It’s reasonable to suspect that Harper will emerge from the Wales summit with a commitment for renewed Canadian defence spending. But he sure won’t nearly quadruple the department’s budget. Suddenly, it becomes harder than it seemed to identify the hawk and the dove in any picture of Harper and Obama.

Sure, there are important nuances. Harper visited Ukraine early, in March and again in June. Obama, who sends Vice-President Joe Biden or Secretary of State John Kerry to do most such visits, hasn’t been yet. And, of course, Harper spends way more time talking the way columnists like to hear leaders talk. Obama says things like, “We don’t have a strategy yet,” when it comes to ISIS and, “There is not gonna be a military solution,” when it comes to Ukraine.

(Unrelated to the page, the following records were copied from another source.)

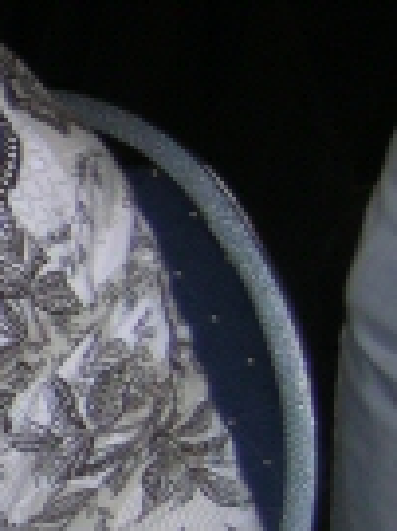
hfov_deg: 9.2
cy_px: 299
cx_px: -385
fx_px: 2313
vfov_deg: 13.1
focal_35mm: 151
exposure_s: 1/60.1
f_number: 2.9
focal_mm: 5.7
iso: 50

Add the mounting pile of trouble on Obama’s watch—Ukraine, ISIS, Hamas, savages cutting reporters’ heads off, savages shooting down passenger jets, Egypt and the United Arab Emirates launching their own air strikes in a Libya that has regressed from authoritarianism into anarchy—and you have an image of a president adrift. It’s a near-certainty that, when Harper runs for re-election in 2015, he will contrast Canada’s steady hand with Obama’s waffling.

But again, the differences are mostly rhetorical, if not misleading. Obama and Harper were both reluctant to arm the Syrian opposition, for fear that extremist groups there would be strengthened. With the rise of ISIS, their modesty looks becoming in retrospect. The two men worked together with others to provide military cover for the rebellion against Moammar Gadhafi. It worked great for 2011; who brags about the results there today?

There is not, in fact, going to be a military solution in Ukraine, except the one imposed from Moscow. The same was true in Hungary in 1956, Prague in 1968 and Poland in 1981, when stern and sturdy men held the office Obama occupies today. The only solution to Putin’s adventures is to draw a deep line around NATO with jets and artillery, pray Putin doesn’t test it, and try to wreck the Russian economy in the meantime. On this, Harper and Obama, who can barely stand to talk to each other, do not disagree, except that Obama wishes Harper would pay more of the bill.

Why is Obama such an unsatisfying leader? Partly it’s temperament. But there are two other reasons. First, he inherited three related predicaments: the wars in Iraq and Afghanistan and a collapsing domestic economy. Fixing the third meant ending the first two. He kept George W. Bush’s last defence secretary, Bob Gates, who left the post saying any man with his job who advised a big American war abroad “should have his head examined.”

The other reason is that Obama is seeking to accomplish by stealth what Bush couldn’t with big traditional invasion forces: sap and disorient America’s enemies in a thousand small ways, with drones, special forces, cyberwarfare and more. Little of Obama’s aggression abroad is announced with pomp. Some is never revealed at all. He wants results, not rhetoric, to triumph. It’s early to take the measure of his strategy, but it’s what you might try, too, if you’d inherited two wars and the U.S. economy. It’s not that far from the way Harper conducts domestic politics in Canada, avoiding big fights, pushing a hundred other levers, many hidden. Even in ruins, the Harper-Obama relationship continues to fascinate, because the two men have more in common than either will ever admit.